La prequatùre de Rocche

Uno stendardo comunica ai cittadini “Il Veglionissimo della Stampa” sulla facciata del Teatro Piccinni.

Maria Catalano Fiore

Come finiva un Carnevale a Bari? Con la “Prequatùre de Rocche” (il funerale di Rocco/Carnevale).

Il periodo del Carnevale è finito, a dire il vero quest’anno non è mai iniziato, che tristezza, almeno bimbi vestiti da mascherine, coriandoli, festicciole a scuola, qualche festa fra grandi, quest’anno non ha risparmiato neanche il più famoso carnevale di Rio.

Ci restano solo ricordi di tradizioni ormai sopite. A Bari parecchi tempo fa c’era un Carnevale per i Vip, e uno per la gente comune. La Bari “bene” si divertiva con il “Veglionissimo della Stampa” che si svolgeva all’interno del Teatro Piccinni.

Ballo del “Veglionissimo della Stampa”

L’Associazione Stampa noleggiava il Teatro e grazie alla generosità dei commercianti si raccoglievano regali da offrire ad una bella ragazza, che veniva scelta da una giuria, e che veniva proclamata Miss Stampa” per quell’anno.

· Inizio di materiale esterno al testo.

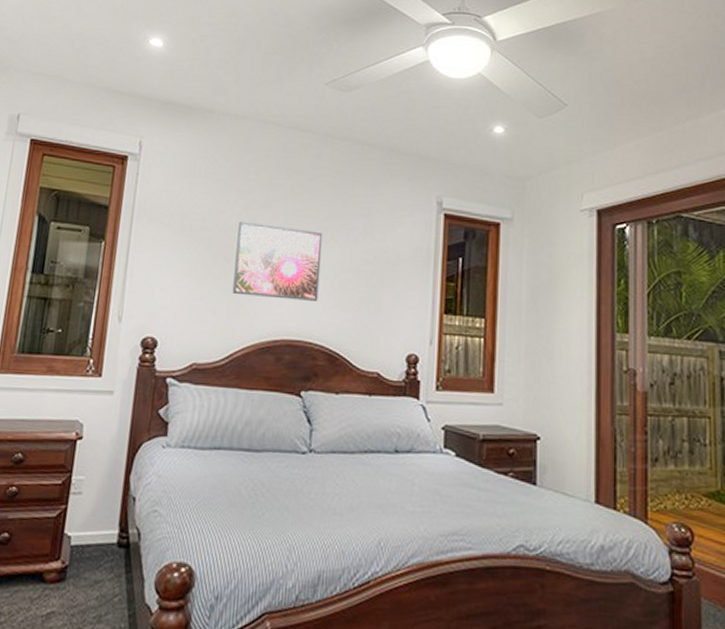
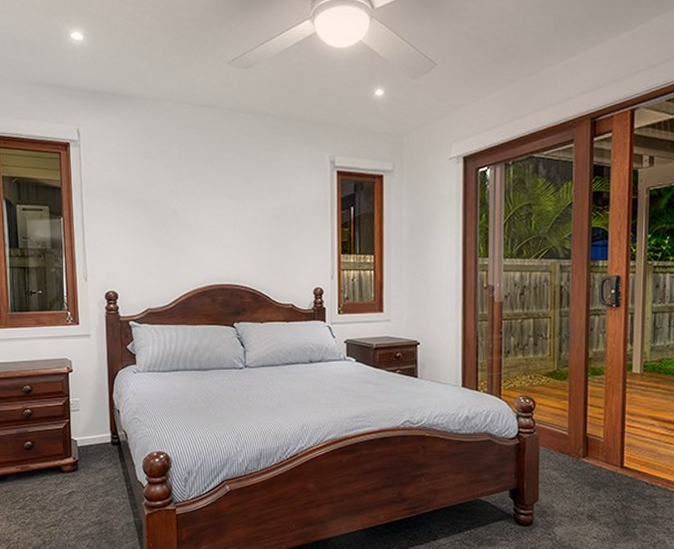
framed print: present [232,221,323,301] -> none [169,191,240,253]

Proclamazione di Miss Stampa

L’orchestra del teatro suonava e tutti ballavano.

Il Popolo invece….soprattutto quello della città vecchia, celebrava un funerale simbolico a Rocco/Carnevale. Questo rito si svolgeva l’ultimo giorno di Carnevale, quando si metteva in scena il corteo e la morte di un pupazzo di paglia che veniva infine bruciato su un falò a largo Albicocca.

La Prequatùre de Rocche venne celebrata sino agli anni 40 circa, poi, la guerra ed altro l’hanno bloccata man mano, sino a che la comunità ha perso interesse, sino a scomparire del tutto. Felice Giovine, Presidente dell'”Accademia della Lingua Barese” afferma: “C’è chi continua a ricordare anche una maschera barese ” MARCOFFIE” un contadino semplice e sciocco, con una lunga giacca bianca e rossa con maniche troppo lunghe e pantaloni alla “Zuava” o zumpafuss’, ma si tratta di una invenzione fatta in una poesia di Francesco Saverio Abbrescia, poeta e prete barese (Bari 1813-1852).

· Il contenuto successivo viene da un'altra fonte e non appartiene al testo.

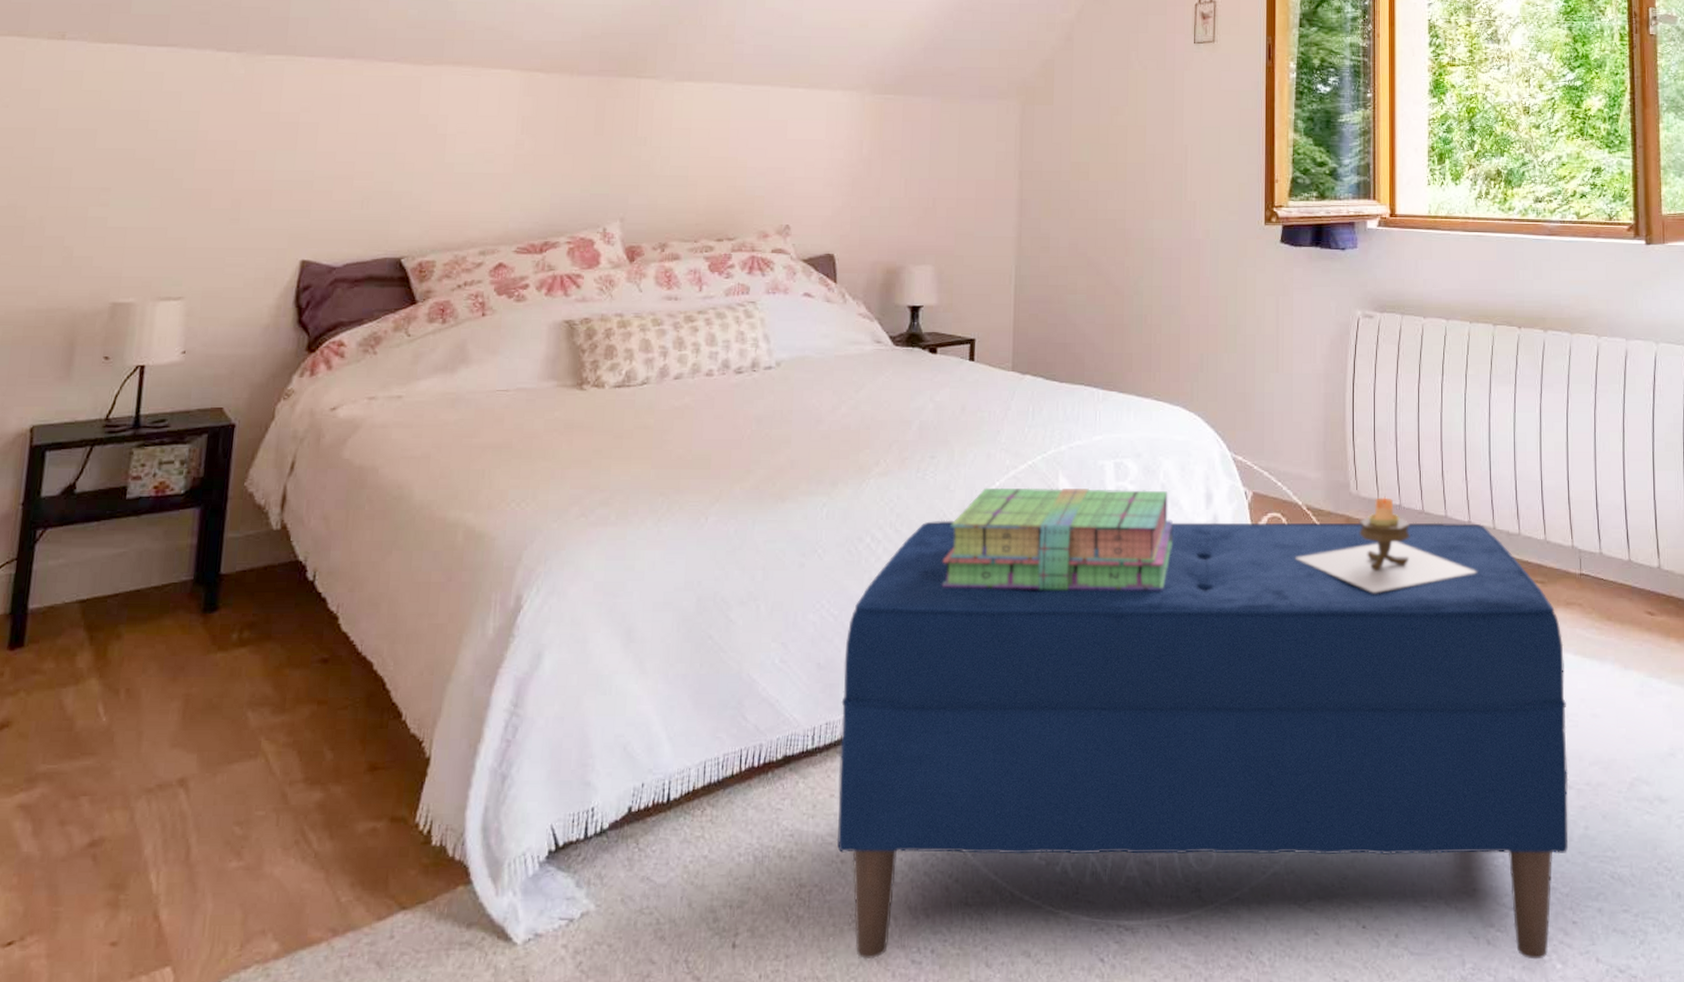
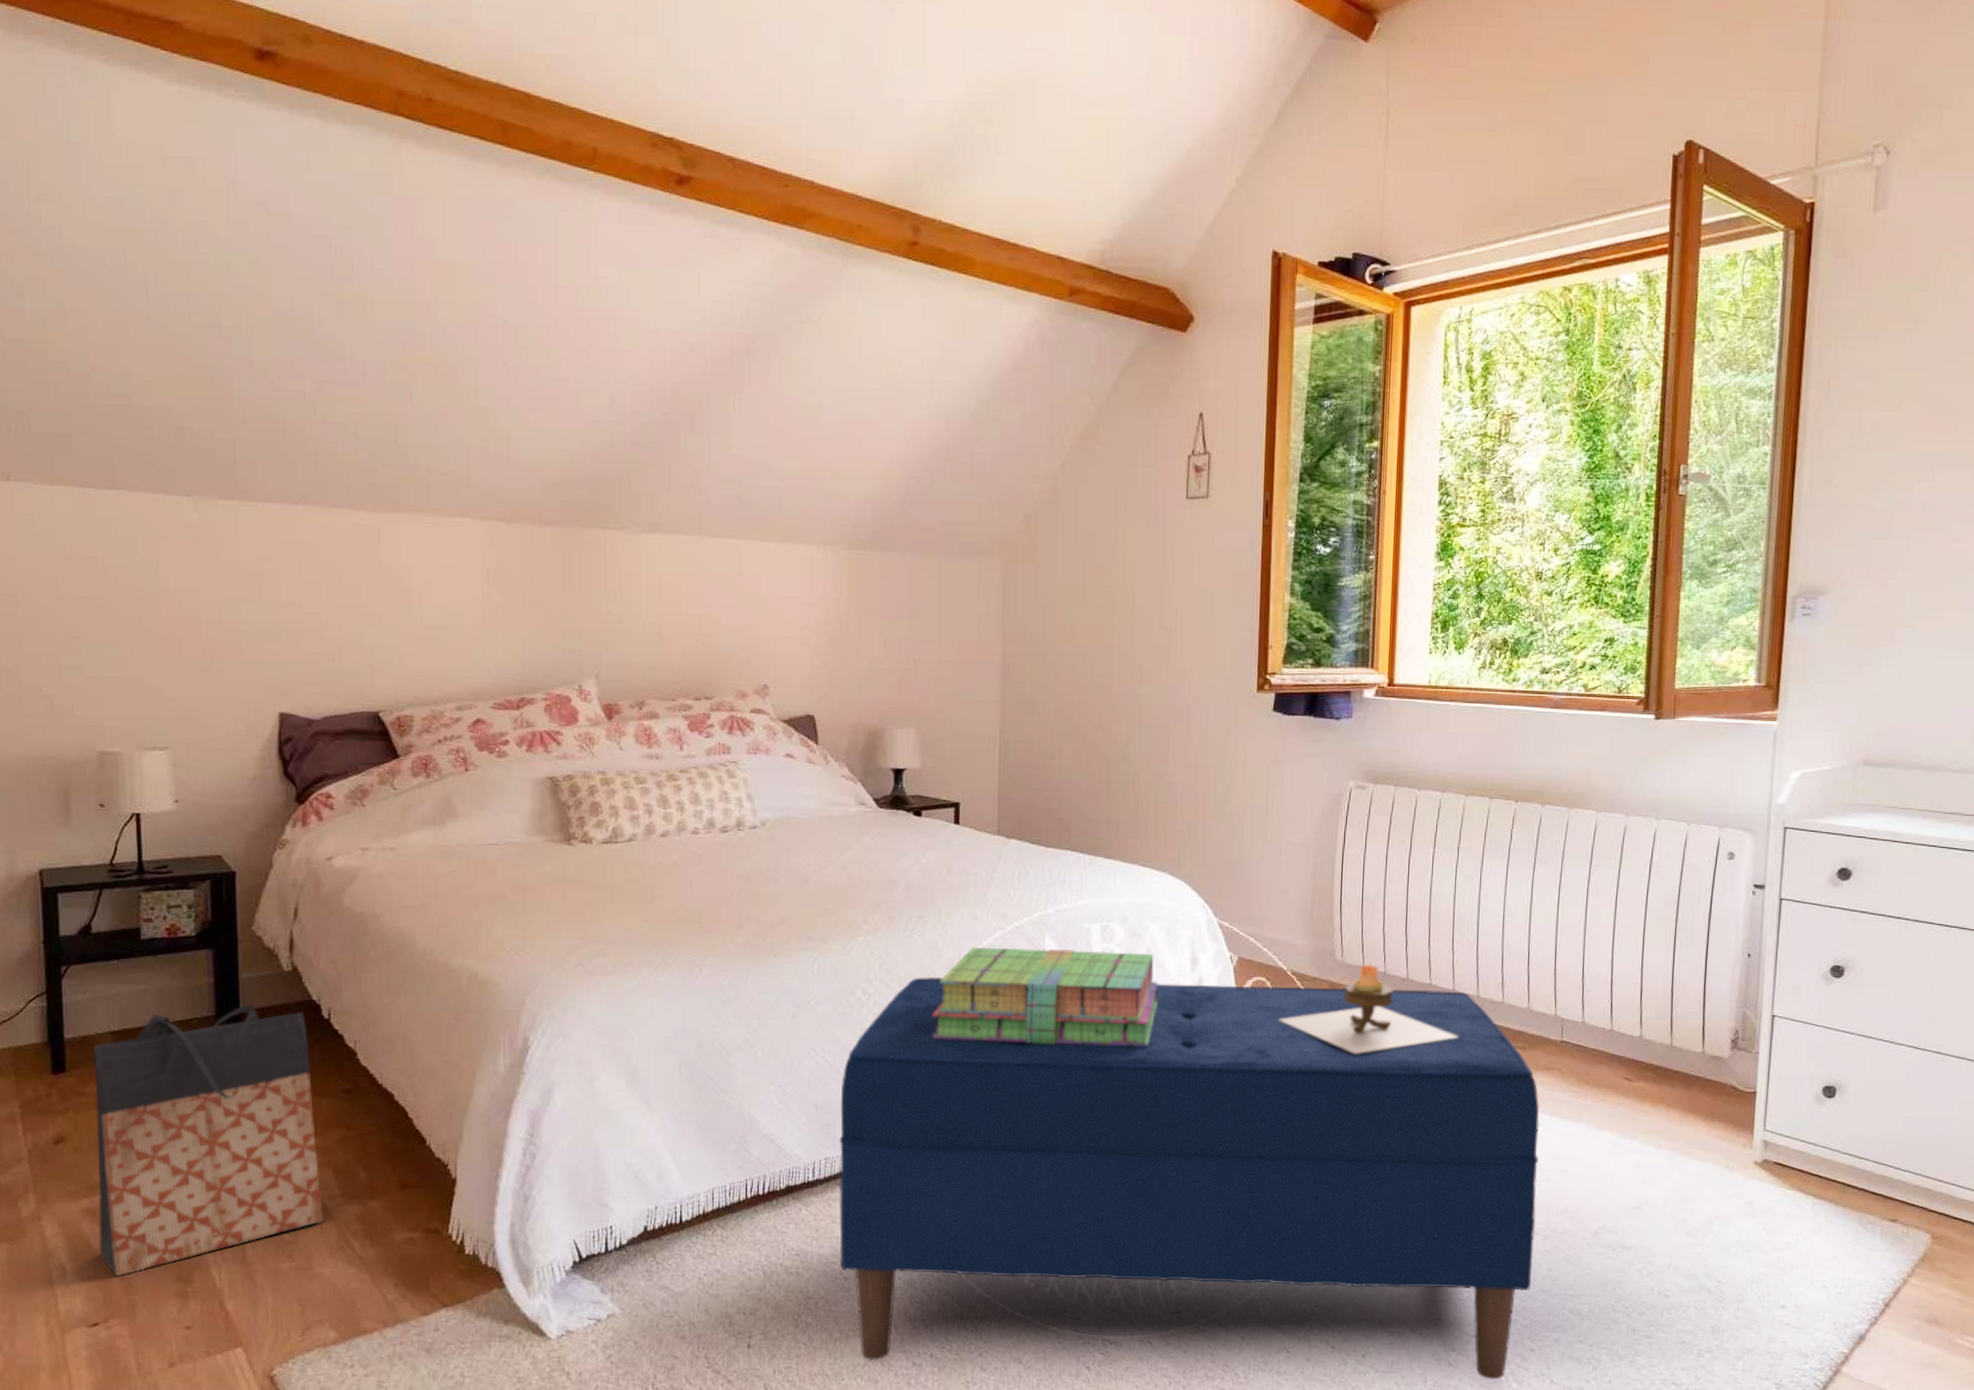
bag: none [28,568,289,886] -> present [92,1005,324,1278]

Una delle ultime creatrici di quello che veniva definito Zii Rocche, è ormai piuttosto anziana, si chiama Anna Massari e vive in un piano terra in piazza San Pietro: “Ho ereditato questo ruolo da mia madre che preparava Rocche, il fantoccio, con una vecchia tuta da meccanico riempita on paglia, poi con una calza, sempre piena di paglia, creava la testa e vi metteva sopra la maschera del politico del momento completando tutto con cappello e sigaretta. Sulla tuta si mettevano camicia pantaloni, ovviamente vecchi. Il tutto veniva issato su travi di legno, per trasportarlo, in un corteo funebre che attraversava il centro storico sino a Largo Albicocca dove era allestito il falò. In tanti seguivano il corteo vestiti con gli indumenti più disparati.”

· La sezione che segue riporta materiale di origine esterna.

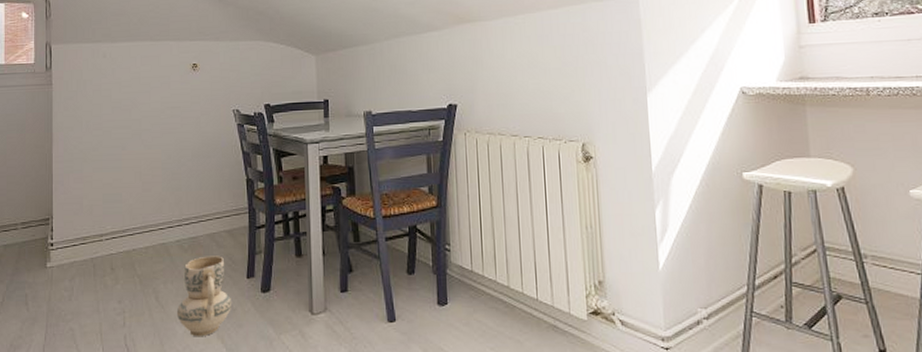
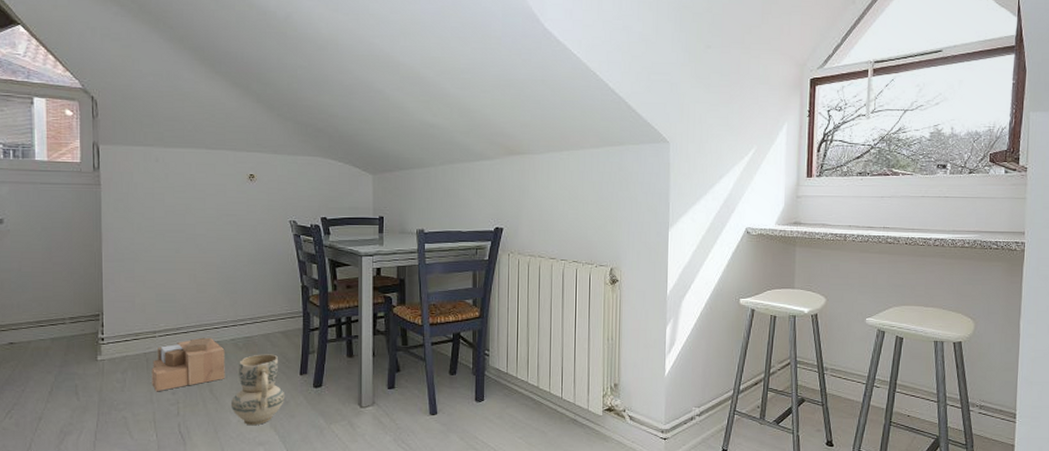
cardboard box: none [98,239,171,301] -> present [151,337,225,392]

Si fingeva di piangere il morto con grida e lazzi lascivi ripetendo ritmicamente: Ah Rocche, Rocche e mmò, ce l’av’a chiantà la bastenàche? (Ahi Rocco chi pianterà la carota?) a cui seguiva la risposta: “O le chiànda tu o la chiàndo io, O in gasa tua o in gasa mia. (La pianti tu o la pianto io o in casa tua o in casa mia). Era un divertimento con tante risate.

Una locandina storica

Ricorda ancora la signora Anna: “Mia madre si travestiva da prete e guidava il corteo fingendo di benedire la gente con un vaso da notte e uno scopino da bagno”. Arrivato il tardo pomeriggio, il povero Rocco, dal suo seguito sgangherato, veniva appeso come un impiccato e veniva bruciato su un falò che già lo attendeva in Largo Albicocca. Quindi suonavano le campane a morto che davano inizio al periodo di Quaresima.

Del povero Rocco non esistono foto, quelle usate sono state gentilmente fornite dal signor Giuseppe Petruzzelli che gestisce un archivio popolar cittadino “Bari in foto e cartolina”, una vera miniera del secolo passato.